A supplier may request a deposit or an advance payment when you place an order if you do not have a credit payment term arranged. The accounting entries get complicated when the transaction is in a foreign currency. The accounts such as the Bank, Accounts Receivable and Accounts Payable can be in a foreign currency, but the other account type such as Current Liabilities, Current Assets, etc. will only be in a base currency.
For example, assuming your base currency is in a Singapore Dollars (SGD). You place an order of USD22,500.00 at an exchange of 1SGD:0.75USD and an advance payment of USD10,000 have wired from the USD Bank account. A payment transaction will automatically record in MoneyWorks when you process the Purchase Order with "Pay Deposit for Order" process. This payment:
Debit 170.200 Advance to a supplier account (a Current Assets account): 13,333.33
Credit 130.300 USD Bank account: 10,000 Credit 130.000-~~DEL USD Bank account: 3,333.33
(The advance payment to the supplier in Singapore Dollars: 10,000/0.75 = 13,333.00)
On the following month, the exchange rate has changed to 1SGD:0.74USD and you process the Purchase Order with "Receiving Goods with Invoice" process, a Purchase Invoice with the new exchange rate will record in MoneyWorks. The Purchase Invoice:
Debit 160.100 Inventory Asset account: 30,405.41
Credit 170.200 Advance to a supplier account: 13,513.51 Credit 230.200 Accounts Payable (USD) account: 12,500.00 Credit 230.200-~~DEL Accounts Payable (USD) account: 4,391.90
(The advance payment to a supplier in Singapore Dollars which has reversed: 10,000/0.74 = 13,513.51)
The deposited amount in US Dollars has reversed out from the Advance to a Supplier account when the Purchase Invoice has recorded. Due to a different in the exchange rate between the two transactions, there is a Singapore Dollars value left in the account. Working:
The advance payment in Singapore Dollars: 10,000/0.75 = 13,333.33
The advance payment in Singapore Dollars which has reversed: 10,000/0.74 = 13,513.51
There is an exchange gain of 180.18 ( 13,513.51 - 13,333.33) between the two transactions.

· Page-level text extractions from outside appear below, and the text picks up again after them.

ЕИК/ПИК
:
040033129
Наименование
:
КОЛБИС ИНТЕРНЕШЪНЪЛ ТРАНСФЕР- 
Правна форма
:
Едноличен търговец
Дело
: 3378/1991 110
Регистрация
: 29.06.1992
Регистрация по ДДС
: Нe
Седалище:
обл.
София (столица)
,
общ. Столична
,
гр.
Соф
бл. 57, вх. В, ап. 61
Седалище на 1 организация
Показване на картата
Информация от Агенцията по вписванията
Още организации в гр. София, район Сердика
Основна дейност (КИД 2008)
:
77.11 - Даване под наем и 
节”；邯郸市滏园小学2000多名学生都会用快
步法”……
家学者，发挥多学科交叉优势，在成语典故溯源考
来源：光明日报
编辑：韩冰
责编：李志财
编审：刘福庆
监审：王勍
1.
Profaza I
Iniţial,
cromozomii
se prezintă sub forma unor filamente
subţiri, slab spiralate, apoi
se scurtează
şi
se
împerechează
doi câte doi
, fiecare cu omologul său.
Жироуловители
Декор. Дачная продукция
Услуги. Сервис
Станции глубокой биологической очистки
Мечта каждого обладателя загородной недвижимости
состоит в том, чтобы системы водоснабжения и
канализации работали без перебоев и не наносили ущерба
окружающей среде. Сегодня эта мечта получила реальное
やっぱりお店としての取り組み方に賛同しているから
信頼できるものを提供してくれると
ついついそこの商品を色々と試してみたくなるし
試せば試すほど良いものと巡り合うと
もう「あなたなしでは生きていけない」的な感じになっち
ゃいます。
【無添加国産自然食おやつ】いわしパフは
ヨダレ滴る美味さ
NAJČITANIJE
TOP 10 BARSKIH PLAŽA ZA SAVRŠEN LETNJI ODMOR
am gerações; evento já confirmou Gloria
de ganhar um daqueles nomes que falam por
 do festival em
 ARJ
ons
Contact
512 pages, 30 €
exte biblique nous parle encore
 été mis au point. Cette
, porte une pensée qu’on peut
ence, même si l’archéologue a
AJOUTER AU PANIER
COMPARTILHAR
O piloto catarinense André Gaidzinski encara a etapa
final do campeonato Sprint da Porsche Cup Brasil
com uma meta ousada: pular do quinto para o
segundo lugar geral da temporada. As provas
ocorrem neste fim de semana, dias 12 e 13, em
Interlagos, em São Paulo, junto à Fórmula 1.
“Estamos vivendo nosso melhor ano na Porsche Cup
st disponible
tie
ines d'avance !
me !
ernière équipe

You have to pass a journal (or a receipt to simulate a journal) to "remove" the Singapore Dollars balance in the Advance to Supplier account. The journal debits 180.18 to the Advance to a Supplier account and credits 180.18 from the Exchange Gain/Loss account.
Managing foreign currency transactions can be complex, the accountant has to ensure each account has recorded correctly after the transaction has posted.
Note: The account code and account name used in this post are for illustration, your actual account code and name used may be different.